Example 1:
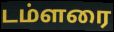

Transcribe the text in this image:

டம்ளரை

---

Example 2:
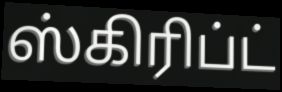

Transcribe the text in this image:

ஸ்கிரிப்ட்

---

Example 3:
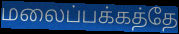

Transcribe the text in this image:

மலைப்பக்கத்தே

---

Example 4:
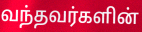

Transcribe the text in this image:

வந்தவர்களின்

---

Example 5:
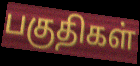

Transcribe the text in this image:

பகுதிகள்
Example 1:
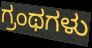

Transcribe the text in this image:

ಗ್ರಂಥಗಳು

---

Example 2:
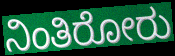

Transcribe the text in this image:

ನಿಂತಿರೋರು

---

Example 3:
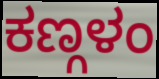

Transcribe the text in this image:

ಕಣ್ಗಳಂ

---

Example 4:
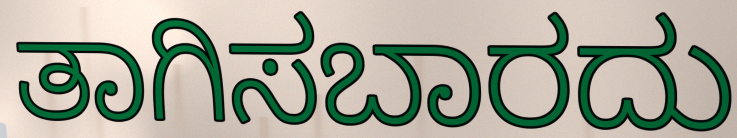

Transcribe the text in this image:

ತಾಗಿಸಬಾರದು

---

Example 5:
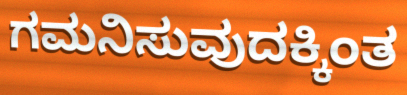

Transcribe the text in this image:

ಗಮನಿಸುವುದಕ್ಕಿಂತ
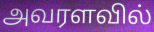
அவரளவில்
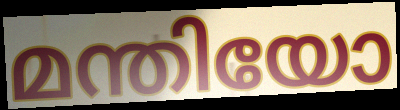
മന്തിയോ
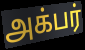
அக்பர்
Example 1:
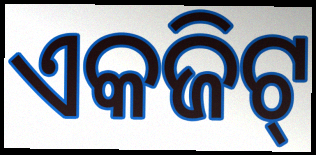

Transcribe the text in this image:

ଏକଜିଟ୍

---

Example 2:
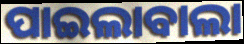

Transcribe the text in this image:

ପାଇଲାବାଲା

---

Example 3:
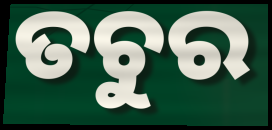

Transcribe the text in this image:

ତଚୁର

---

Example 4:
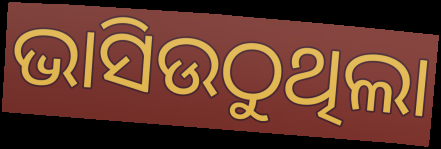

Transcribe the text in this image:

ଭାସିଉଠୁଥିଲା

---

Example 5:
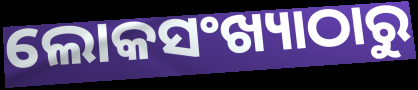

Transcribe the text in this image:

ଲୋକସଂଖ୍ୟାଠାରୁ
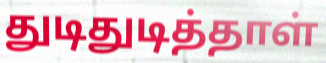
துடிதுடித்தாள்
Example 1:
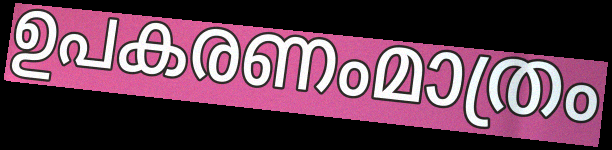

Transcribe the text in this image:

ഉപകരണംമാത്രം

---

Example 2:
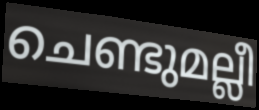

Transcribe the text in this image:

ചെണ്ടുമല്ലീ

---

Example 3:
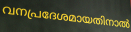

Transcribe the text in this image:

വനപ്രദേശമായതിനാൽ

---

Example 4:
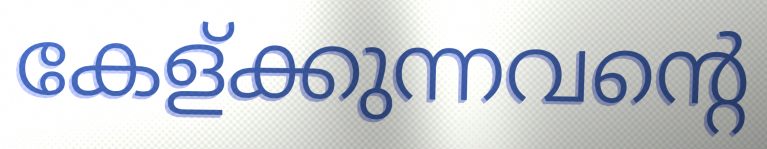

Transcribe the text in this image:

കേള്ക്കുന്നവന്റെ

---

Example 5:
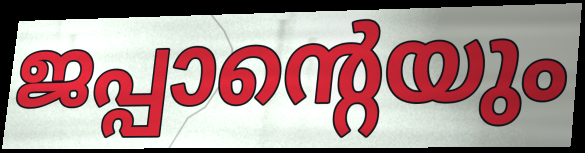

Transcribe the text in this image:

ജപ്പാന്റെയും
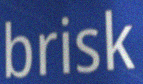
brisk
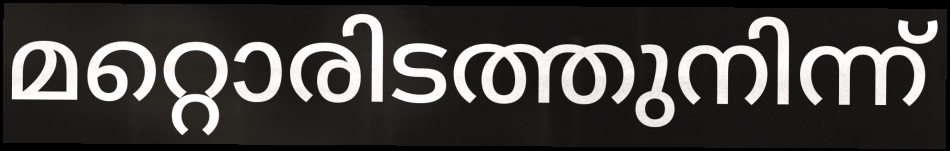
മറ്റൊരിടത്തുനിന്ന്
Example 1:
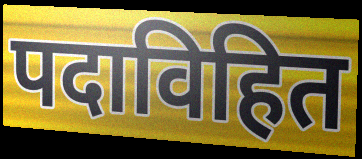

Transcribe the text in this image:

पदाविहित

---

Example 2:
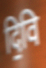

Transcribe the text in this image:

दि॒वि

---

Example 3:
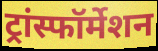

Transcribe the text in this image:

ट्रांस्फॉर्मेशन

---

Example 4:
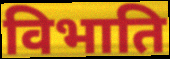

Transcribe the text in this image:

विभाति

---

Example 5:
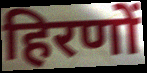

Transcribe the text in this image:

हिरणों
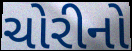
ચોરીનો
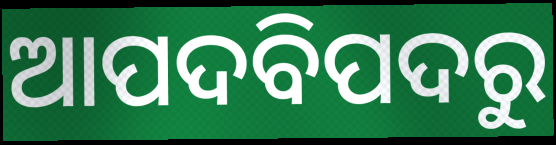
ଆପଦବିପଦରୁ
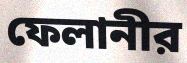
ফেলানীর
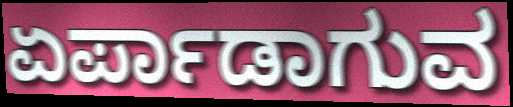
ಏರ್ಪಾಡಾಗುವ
::::::
ABOUT THIS TASK:
Restate all entries exactly; pictures stay out.

EXERCISE OUTPUT:
Example 1:

Transcribe the text in this image:

டம்ளரை

---

Example 2:

Transcribe the text in this image:

ஸ்கிரிப்ட்

---

Example 3:

Transcribe the text in this image:

மலைப்பக்கத்தே

---

Example 4:

Transcribe the text in this image:

வந்தவர்களின்

---

Example 5:

Transcribe the text in this image:

பகுதிகள்
Example 1:

Transcribe the text in this image:

ಗ್ರಂಥಗಳು

---

Example 2:

Transcribe the text in this image:

ನಿಂತಿರೋರು

---

Example 3:

Transcribe the text in this image:

ಕಣ್ಗಳಂ

---

Example 4:

Transcribe the text in this image:

ತಾಗಿಸಬಾರದು

---

Example 5:

Transcribe the text in this image:

ಗಮನಿಸುವುದಕ್ಕಿಂತ
அவரளவில்
മന്തിയോ
அக்பர்
Example 1:

Transcribe the text in this image:

ଏକଜିଟ୍

---

Example 2:

Transcribe the text in this image:

ପାଇଲାବାଲା

---

Example 3:

Transcribe the text in this image:

ତଚୁର

---

Example 4:

Transcribe the text in this image:

ଭାସିଉଠୁଥିଲା

---

Example 5:

Transcribe the text in this image:

ଲୋକସଂଖ୍ୟାଠାରୁ
துடிதுடித்தாள்
Example 1:

Transcribe the text in this image:

ഉപകരണംമാത്രം

---

Example 2:

Transcribe the text in this image:

ചെണ്ടുമല്ലീ

---

Example 3:

Transcribe the text in this image:

വനപ്രദേശമായതിനാൽ

---

Example 4:

Transcribe the text in this image:

കേള്ക്കുന്നവന്റെ

---

Example 5:

Transcribe the text in this image:

ജപ്പാന്റെയും
brisk
മറ്റൊരിടത്തുനിന്ന്
Example 1:

Transcribe the text in this image:

पदाविहित

---

Example 2:

Transcribe the text in this image:

दि॒वि

---

Example 3:

Transcribe the text in this image:

ट्रांस्फॉर्मेशन

---

Example 4:

Transcribe the text in this image:

विभाति

---

Example 5:

Transcribe the text in this image:

हिरणों
ચોરીનો
ଆପଦବିପଦରୁ
ফেলানীর
ಏರ್ಪಾಡಾಗುವ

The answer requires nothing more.